- _Description of the task_
In your copy, include no images and return each entry exactly as written.

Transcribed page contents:

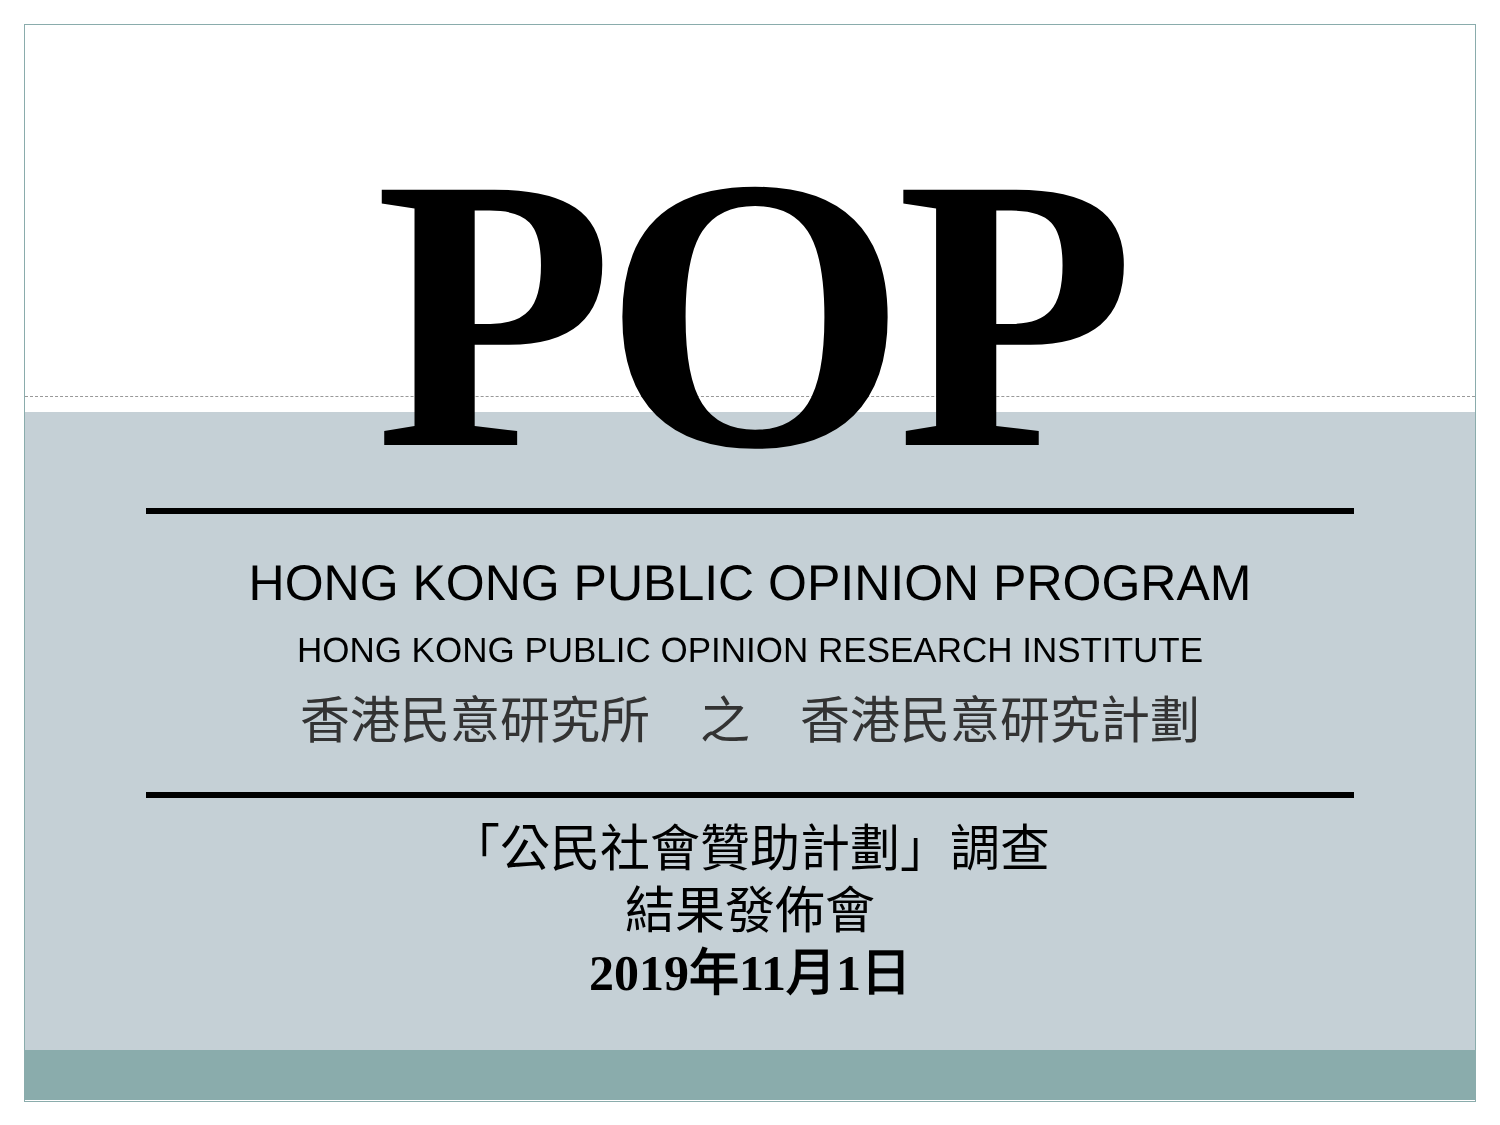POP
HONG KONG PUBLIC OPINION PROGRAM
HONG KONG PUBLIC OPINION RESEARCH INSTITUTE
香港民意研究所　之　香港民意研究計劃
「公民社會贊助計劃」調查
結果發佈會
2019年11月1日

- _Answer to the exercise_
POP
HONG KONG PUBLIC OPINION PROGRAM
HONG KONG PUBLIC OPINION RESEARCH INSTITUTE
香港民意研究所　之　香港民意研究計劃
「公民社會贊助計劃」調查
結果發佈會
2019年11月1日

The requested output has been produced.